_STATED PROBLEM_
Repeat every line of the data below, from the line containing "genus: Pterourus" down to the line containing "scientific name: Sclerochiton harveyanus", with both of those lines included.

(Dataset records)

Begin

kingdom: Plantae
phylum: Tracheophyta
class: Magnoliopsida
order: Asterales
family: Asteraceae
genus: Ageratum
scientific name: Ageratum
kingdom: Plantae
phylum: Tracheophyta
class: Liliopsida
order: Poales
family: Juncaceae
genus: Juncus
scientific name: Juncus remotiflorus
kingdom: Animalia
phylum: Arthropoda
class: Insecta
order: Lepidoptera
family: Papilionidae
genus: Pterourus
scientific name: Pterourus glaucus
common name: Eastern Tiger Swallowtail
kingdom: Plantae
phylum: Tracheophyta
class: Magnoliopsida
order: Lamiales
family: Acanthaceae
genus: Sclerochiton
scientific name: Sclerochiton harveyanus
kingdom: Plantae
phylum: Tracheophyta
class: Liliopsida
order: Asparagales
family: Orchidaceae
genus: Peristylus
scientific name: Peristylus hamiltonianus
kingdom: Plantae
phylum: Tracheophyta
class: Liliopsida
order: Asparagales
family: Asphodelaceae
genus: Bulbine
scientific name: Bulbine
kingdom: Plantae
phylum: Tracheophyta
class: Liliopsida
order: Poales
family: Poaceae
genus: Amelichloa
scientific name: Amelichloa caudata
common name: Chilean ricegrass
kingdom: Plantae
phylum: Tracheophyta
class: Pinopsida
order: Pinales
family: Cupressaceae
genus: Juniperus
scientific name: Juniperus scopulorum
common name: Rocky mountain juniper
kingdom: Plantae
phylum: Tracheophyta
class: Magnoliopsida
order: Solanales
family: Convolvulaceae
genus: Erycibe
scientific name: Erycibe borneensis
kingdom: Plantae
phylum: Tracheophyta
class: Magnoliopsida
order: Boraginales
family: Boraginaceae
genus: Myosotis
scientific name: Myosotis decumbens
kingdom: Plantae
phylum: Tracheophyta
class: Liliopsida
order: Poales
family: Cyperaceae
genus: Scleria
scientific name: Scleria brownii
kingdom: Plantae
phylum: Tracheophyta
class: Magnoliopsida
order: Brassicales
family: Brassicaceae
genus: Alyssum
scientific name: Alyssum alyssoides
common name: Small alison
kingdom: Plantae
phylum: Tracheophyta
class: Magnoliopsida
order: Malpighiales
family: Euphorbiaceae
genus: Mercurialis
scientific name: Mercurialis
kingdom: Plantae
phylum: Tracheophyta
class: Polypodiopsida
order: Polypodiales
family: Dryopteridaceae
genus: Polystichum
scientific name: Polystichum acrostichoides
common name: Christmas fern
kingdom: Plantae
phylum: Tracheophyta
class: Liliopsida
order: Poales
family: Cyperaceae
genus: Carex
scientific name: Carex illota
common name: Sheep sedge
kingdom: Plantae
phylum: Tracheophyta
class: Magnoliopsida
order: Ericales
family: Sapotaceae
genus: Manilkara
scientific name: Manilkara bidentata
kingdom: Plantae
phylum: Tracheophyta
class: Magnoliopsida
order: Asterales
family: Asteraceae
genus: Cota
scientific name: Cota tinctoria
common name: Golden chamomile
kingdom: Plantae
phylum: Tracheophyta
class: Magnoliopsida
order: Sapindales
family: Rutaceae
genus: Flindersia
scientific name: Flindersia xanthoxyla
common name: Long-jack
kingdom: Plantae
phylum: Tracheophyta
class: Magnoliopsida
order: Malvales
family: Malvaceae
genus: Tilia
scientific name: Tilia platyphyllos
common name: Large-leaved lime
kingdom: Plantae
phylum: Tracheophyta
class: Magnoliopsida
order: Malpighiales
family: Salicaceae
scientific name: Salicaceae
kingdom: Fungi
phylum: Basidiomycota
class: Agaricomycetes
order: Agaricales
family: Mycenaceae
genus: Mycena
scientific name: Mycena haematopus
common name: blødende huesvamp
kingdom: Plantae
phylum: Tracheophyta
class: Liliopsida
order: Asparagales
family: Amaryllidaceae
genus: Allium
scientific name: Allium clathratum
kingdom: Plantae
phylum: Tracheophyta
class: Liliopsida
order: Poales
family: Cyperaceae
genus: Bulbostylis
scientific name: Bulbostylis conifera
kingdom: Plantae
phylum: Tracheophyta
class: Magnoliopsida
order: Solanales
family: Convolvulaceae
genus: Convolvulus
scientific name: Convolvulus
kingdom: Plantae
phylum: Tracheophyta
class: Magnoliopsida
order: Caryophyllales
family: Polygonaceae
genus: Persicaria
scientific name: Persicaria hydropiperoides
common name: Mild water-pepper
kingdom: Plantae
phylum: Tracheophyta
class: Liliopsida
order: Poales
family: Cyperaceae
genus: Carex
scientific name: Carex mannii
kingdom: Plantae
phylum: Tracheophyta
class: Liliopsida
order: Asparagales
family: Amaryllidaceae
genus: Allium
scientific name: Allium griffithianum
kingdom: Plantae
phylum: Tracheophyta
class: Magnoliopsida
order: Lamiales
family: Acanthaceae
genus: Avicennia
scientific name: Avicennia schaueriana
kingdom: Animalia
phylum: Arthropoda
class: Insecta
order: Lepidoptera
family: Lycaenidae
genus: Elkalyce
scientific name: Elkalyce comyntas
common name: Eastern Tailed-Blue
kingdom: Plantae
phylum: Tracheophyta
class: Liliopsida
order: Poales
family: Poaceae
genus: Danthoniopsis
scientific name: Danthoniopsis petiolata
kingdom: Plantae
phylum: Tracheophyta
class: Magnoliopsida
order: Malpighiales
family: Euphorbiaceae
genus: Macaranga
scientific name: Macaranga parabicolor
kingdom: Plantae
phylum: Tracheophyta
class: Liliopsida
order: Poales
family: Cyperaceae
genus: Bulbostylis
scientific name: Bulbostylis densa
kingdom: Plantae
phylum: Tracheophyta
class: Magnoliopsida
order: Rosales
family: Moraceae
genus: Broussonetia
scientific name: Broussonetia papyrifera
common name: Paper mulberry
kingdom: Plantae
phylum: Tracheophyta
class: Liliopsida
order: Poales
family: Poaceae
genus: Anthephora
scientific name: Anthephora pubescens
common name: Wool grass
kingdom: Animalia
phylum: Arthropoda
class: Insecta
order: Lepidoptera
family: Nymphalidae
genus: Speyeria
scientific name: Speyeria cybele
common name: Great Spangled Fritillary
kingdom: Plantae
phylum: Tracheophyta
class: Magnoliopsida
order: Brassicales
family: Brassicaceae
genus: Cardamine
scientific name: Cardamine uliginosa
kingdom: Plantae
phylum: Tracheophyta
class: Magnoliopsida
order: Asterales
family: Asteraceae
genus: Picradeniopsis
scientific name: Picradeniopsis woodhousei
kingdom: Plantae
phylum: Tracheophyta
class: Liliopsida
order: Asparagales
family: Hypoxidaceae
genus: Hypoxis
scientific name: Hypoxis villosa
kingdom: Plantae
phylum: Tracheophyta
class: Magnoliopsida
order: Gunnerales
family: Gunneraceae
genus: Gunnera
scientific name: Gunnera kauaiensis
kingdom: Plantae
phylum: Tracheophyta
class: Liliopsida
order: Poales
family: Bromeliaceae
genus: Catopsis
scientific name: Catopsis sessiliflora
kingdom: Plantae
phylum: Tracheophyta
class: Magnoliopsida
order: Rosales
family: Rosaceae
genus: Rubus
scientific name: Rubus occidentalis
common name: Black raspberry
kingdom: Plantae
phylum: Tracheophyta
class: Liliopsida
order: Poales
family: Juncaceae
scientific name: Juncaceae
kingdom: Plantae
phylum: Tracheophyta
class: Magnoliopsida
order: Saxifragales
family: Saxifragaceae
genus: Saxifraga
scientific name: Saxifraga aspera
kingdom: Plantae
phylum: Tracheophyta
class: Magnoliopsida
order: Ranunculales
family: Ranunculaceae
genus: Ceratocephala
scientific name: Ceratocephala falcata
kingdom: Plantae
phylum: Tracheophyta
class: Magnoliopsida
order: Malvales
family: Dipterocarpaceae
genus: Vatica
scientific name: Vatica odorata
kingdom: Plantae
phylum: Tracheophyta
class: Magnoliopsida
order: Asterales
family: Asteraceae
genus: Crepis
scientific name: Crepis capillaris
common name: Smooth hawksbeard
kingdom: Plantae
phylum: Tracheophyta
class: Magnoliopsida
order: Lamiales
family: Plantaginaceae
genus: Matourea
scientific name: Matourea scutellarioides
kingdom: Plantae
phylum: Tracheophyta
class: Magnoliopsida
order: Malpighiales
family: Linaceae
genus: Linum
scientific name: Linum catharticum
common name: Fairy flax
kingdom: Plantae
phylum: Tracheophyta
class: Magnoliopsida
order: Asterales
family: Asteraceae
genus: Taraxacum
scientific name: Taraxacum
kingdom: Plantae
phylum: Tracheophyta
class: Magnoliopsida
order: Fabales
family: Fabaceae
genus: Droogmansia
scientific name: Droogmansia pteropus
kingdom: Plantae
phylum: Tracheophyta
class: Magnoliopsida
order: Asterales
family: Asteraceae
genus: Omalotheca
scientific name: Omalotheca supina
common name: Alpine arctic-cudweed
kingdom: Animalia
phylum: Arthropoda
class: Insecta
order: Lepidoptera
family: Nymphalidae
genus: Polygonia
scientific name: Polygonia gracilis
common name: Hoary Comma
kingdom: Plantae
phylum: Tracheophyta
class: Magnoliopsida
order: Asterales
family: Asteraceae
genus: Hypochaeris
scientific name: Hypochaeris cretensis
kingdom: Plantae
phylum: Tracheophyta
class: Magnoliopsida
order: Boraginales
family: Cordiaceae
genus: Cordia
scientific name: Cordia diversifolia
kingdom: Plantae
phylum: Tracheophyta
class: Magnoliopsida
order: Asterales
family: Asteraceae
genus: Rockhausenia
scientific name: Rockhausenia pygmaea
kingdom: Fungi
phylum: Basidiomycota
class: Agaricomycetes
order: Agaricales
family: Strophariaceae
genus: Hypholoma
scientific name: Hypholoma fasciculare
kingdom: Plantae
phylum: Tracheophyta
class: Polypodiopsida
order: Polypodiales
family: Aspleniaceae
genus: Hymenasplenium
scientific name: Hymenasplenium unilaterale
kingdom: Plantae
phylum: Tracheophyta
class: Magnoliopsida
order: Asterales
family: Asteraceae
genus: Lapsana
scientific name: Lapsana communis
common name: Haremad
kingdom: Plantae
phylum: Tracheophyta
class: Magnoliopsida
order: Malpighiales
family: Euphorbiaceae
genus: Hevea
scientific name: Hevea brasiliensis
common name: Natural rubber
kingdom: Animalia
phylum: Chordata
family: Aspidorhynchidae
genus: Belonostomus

End

_THE RESPONSE_
genus: Pterourus
scientific name: Pterourus glaucus
common name: Eastern Tiger Swallowtail
kingdom: Plantae
phylum: Tracheophyta
class: Magnoliopsida
order: Lamiales
family: Acanthaceae
genus: Sclerochiton
scientific name: Sclerochiton harveyanus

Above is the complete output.